A useful comment is precise. It names the rule, the reason, or the constraint. A weak comment uses vague language such as fix later, maybe needed, or weird bug. If the issue is important enough to leave a note, it should usually be written clearly enough that someone can act on it later.

TODO and FIXME Notes

Teams often use comment markers such as TODO, FIXME, or NOTE. These are not special Python keywords, but they are common conventions that make searchable maintenance notes easier to find.

# TODO: validate timezone input before storing user settings
# FIXME: retry logic should stop after the third network failure

These notes are helpful when they point to real follow-up work. They become harmful when they are vague, forgotten, or allowed to pile up for months without ownership.

Comments Versus Naming

A strong Python codebase uses comments and naming together. Clear names reduce the need for comments, while comments explain the intent that names alone cannot carry. For example, a variable name can tell you what is stored, but a short comment can tell you why a default timeout is longer than usual or why a workaround exists for a library limitation.

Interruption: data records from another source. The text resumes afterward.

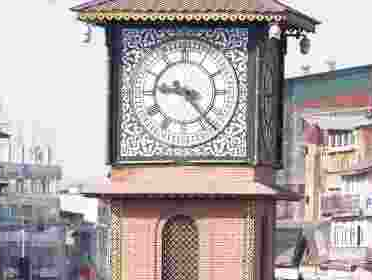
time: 9:23
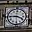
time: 3:45
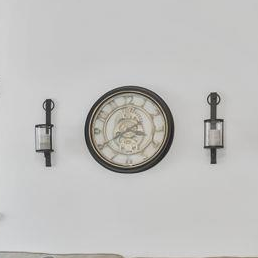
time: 3:40
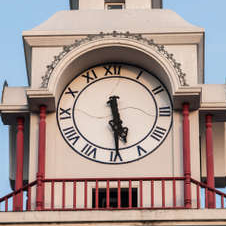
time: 5:29
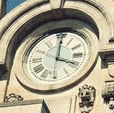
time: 4:00
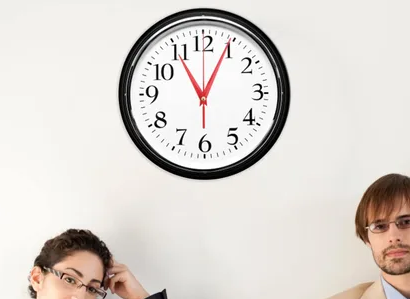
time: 11:04
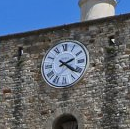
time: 2:21
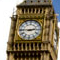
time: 2:45
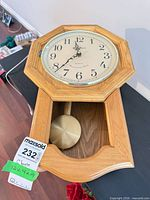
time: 11:37
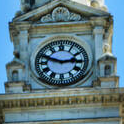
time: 2:48
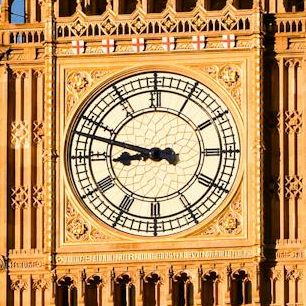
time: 8:47
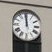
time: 11:59
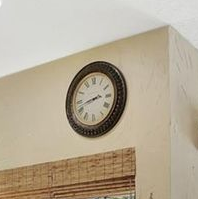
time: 2:42
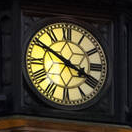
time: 3:50
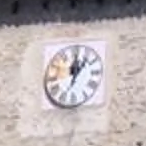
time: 12:06
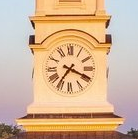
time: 7:18
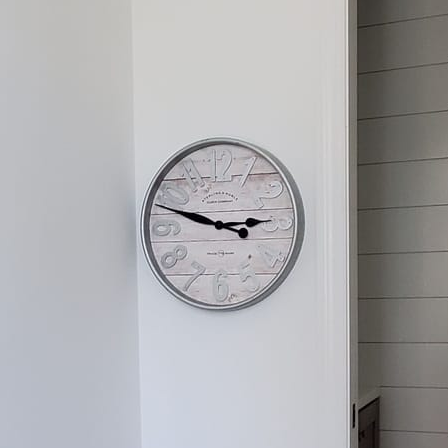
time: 2:48
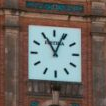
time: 11:04
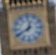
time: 12:40
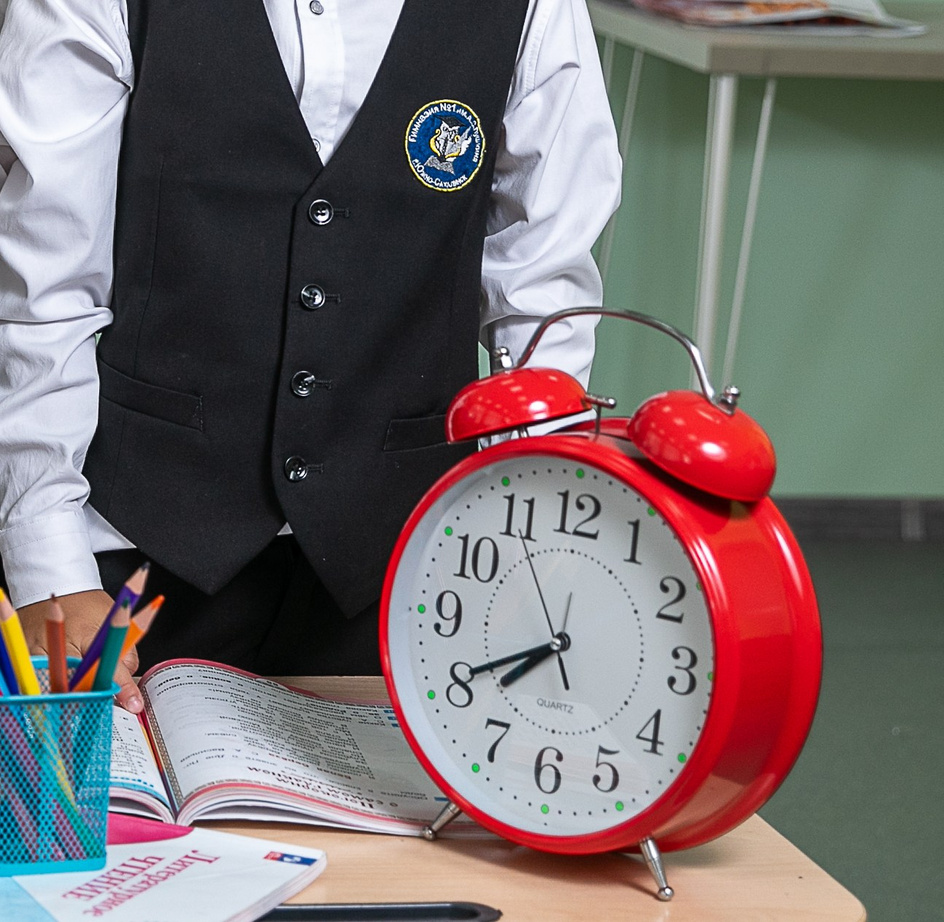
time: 7:40
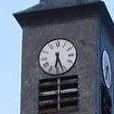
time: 6:26
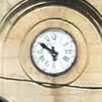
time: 5:50
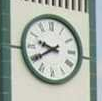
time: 9:39
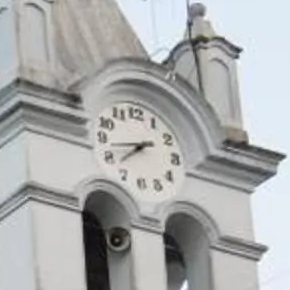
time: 7:42
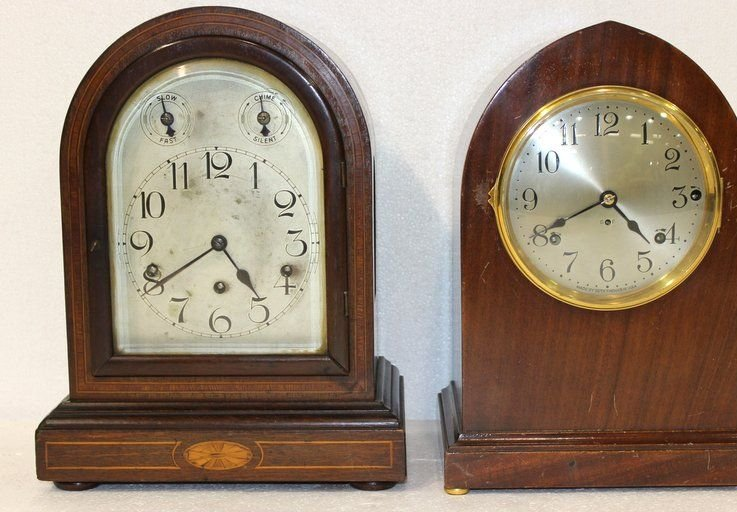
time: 4:40
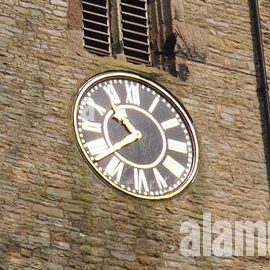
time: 10:39
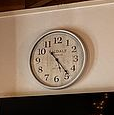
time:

This is an important discipline point. If naming is weak, comments start doing too much work. If comments are missing, the deeper reasoning behind the code may disappear. Good engineering keeps both at a high standard.

Comments and Documentation Work Together

Comments are for readers of the source code, while documentation often serves a wider audience such as users, team members, or API consumers. In practice, many projects need both. A function may have a docstring for external usage and a nearby comment for an internal implementation detail that would not belong in public documentation.

Knowing where to place information is part of writing maintainable Python. Put behavior-facing information in docstrings or docs, and keep source comments focused on reasoning, caveats, and implementation-specific context.

That keeps the file easier to trust and maintain.